Nach § 8 Abs. 6 FLAG in der Fassung des Bundesgesetzes BGBl. I Nr. 105/2002, welche Bestimmung nach § 50s Abs. 1 leg. cit. mit 1. Jänner 2003 in Kraft getreten ist, ist der Grad der Behinderung oder die voraussichtlich dauernde Unfähigkeit, sich selbst den Unterhalt zu verschaffen, durch eine Bescheinigung des Bundesamtes für Soziales und Behindertenwesen auf Grund eines ärztlichen Sachverständigengutachtens nachzuweisen.

Die Beihilfenbehörden haben bei ihrer Entscheidung jedenfalls von dieser durch ärztliche Gutachten untermauerten Bescheinigung auszugehen und können von ihr nur nach entsprechend qualifizierter Auseinandersetzung abgehen (vgl. hiezu etwa das hg. Erkenntnis vom 18. November 2008, Zl. 2007/15/0067, unter Hinweis auf das Erkenntnis des Verfassungsgerichtshofes vom 10. Dezember 2007, B 700/07).

Der Verwaltungsgerichtshof hat in einer Reihe von Erkenntnissen die Auffassung vertreten, dass die der Entscheidung nach § 8 Abs. 6 FLAG zu Grunde zu legenden Gutachten den an ärztliche Sachverständigengutachten zu stellenden Anforderungen an ihre Nachvollziehbarkeit zu entsprechen haben, sich daher insbesondere nicht widersprechen oder in bloßen Behauptungen erschöpfen dürfen, und dass die Behörden des Verwaltungsverfahrens die Beweiskraft vorliegender Gutachten zu prüfen und erforderlichenfalls für deren Ergänzung zu sorgen haben (vgl. in diesem Sinn etwa das hg. Erkenntnis vom 20. Jänner 2010, Zl. 2009/13/0120, mwN).

Zutreffend verweist die Beschwerde darauf, dass das von der belangten Behörde als tragend herangezogene Gutachten Dris. S jeglicher Bezugnahme auf vorliegende Vorbefunde entbehre.

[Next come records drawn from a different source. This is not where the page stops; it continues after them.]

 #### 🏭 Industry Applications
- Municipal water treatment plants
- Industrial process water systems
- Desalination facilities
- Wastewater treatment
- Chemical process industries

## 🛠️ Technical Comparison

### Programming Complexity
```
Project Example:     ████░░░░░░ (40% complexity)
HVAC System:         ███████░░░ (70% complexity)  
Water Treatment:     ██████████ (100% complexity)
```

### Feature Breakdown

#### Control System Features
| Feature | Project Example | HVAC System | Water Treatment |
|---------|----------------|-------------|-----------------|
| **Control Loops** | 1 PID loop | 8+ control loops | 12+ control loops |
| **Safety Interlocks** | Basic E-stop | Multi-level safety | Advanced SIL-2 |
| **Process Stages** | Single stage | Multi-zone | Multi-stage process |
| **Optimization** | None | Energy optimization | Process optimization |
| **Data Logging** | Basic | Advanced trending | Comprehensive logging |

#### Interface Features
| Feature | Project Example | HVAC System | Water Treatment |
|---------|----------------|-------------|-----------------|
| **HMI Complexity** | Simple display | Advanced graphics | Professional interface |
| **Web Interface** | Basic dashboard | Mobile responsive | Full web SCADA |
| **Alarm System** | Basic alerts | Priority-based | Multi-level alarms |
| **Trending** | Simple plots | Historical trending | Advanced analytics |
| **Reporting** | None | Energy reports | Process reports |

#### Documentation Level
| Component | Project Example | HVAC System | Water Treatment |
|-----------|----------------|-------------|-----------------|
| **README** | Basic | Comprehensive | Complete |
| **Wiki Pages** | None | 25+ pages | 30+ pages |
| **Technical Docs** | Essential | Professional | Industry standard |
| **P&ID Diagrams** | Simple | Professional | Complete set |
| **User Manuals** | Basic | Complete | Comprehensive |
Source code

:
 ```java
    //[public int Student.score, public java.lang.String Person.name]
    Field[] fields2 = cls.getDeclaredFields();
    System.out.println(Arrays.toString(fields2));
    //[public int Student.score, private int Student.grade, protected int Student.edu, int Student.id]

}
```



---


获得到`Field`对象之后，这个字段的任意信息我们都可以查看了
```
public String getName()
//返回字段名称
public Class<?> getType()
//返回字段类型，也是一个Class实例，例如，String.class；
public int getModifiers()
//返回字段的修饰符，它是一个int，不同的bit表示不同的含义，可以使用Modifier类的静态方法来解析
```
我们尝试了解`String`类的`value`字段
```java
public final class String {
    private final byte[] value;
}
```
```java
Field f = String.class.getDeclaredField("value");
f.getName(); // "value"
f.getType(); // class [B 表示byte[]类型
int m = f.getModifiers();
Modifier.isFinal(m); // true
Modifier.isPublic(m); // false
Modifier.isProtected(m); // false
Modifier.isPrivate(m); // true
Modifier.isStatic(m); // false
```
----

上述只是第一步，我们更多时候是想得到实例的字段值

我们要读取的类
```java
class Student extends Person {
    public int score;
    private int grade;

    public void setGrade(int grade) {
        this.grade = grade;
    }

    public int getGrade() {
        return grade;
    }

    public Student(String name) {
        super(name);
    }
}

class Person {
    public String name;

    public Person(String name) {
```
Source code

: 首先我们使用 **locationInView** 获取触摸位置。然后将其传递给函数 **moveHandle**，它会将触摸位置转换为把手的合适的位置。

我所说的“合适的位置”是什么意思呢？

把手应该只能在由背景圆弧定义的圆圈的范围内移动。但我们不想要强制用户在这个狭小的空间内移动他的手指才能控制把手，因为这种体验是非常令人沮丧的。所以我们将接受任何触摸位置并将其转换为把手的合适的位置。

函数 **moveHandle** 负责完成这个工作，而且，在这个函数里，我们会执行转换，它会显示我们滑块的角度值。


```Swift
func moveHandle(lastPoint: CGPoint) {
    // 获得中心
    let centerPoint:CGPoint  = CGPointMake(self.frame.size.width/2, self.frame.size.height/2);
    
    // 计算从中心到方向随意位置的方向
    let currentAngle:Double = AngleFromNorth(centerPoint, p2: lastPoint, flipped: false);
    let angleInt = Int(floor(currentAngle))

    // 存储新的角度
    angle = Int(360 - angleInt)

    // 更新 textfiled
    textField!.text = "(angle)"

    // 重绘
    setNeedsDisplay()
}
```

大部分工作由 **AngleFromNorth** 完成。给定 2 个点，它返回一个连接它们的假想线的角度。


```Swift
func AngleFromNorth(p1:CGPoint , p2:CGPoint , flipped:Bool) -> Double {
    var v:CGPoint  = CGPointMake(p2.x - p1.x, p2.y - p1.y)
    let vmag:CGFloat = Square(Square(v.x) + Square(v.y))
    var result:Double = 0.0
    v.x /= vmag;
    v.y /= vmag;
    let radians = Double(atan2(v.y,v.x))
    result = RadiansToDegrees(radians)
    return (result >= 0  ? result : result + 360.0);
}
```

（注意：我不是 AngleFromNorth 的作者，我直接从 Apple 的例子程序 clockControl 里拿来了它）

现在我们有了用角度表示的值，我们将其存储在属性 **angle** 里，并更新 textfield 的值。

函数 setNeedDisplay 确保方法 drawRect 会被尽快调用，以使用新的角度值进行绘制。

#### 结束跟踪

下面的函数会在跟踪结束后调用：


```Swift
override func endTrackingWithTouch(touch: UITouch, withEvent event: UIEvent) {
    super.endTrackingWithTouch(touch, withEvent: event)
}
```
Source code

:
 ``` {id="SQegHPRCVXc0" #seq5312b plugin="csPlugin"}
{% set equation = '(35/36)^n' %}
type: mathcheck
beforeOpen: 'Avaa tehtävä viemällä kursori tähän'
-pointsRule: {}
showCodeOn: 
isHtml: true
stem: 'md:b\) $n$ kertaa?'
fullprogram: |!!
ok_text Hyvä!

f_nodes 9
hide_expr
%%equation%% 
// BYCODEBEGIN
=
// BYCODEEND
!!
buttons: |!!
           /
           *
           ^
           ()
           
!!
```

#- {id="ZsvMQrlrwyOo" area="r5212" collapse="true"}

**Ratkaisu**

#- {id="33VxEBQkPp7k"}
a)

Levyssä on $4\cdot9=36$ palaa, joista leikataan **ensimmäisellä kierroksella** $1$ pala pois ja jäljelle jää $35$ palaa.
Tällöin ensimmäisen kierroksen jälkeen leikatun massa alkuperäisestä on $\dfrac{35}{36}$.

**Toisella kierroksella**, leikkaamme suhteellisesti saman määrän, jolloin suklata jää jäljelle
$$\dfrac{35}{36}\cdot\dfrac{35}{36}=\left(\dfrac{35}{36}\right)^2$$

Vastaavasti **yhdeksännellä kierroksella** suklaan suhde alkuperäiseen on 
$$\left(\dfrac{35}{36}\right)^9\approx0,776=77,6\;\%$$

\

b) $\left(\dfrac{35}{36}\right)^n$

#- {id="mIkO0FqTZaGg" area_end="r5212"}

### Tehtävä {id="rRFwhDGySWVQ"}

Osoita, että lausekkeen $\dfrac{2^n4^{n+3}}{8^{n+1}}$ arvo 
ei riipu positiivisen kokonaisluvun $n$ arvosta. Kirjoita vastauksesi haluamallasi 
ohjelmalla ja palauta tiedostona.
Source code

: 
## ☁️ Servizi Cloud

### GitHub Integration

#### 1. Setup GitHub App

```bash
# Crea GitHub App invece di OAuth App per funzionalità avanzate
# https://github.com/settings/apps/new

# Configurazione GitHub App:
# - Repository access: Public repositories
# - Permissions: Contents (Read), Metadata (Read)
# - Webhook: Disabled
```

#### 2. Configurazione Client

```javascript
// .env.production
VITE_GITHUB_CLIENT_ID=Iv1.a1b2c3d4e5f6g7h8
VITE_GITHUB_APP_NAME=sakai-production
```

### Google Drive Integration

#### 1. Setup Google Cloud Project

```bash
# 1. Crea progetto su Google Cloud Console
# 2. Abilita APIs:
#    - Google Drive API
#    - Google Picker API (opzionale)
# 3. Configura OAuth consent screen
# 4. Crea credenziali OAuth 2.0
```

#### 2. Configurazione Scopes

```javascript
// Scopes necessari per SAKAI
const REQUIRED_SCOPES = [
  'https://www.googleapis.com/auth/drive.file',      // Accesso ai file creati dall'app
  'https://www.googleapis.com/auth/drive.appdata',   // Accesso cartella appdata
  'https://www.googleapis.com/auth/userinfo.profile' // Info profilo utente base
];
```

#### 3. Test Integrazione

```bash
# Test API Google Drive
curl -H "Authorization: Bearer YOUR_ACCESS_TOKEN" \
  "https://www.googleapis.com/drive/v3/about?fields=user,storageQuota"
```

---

Schon in Anbetracht der "Ärztlichen Bescheinigung" aus dem Jahre 1997, die den Grad der Behinderung des Kindes mit 50 v.H. beziffert, aber auch der im Zuge der Berufung vorgelegten weiteren Befunde und Krankengeschichten wäre die belangte Behörde gehalten gewesen, auf eine Ergänzung des Gutachtens Dris. S dahingehend hinzuwirken, dass zum Zwecke einer zuverlässigen retrospektiven Betrachtung auch aktenkundige Vorbefunde in den Befund des Sachverständigen miteinbezogen werden und letztlich von diesem nachvollziehbar dargelegt wird, aus welchen Gründen er zu einer anderen Einschätzung gelangt als andere Ärzte vor ihm.

Der angefochtene Bescheid war daher gemäß § 42 Abs. 2 Z. 3 lit. b und c VwGG wegen Rechtswidrigkeit infolge Verletzung von Verfahrensvorschriften aufzuheben.

Der Spruch über den Aufwandersatz gründet sich auf die §§ 47 ff VwGG in Verbindung mit der VwGH-Aufwandersatzverordnung 2008, BGBl. II Nr. 455.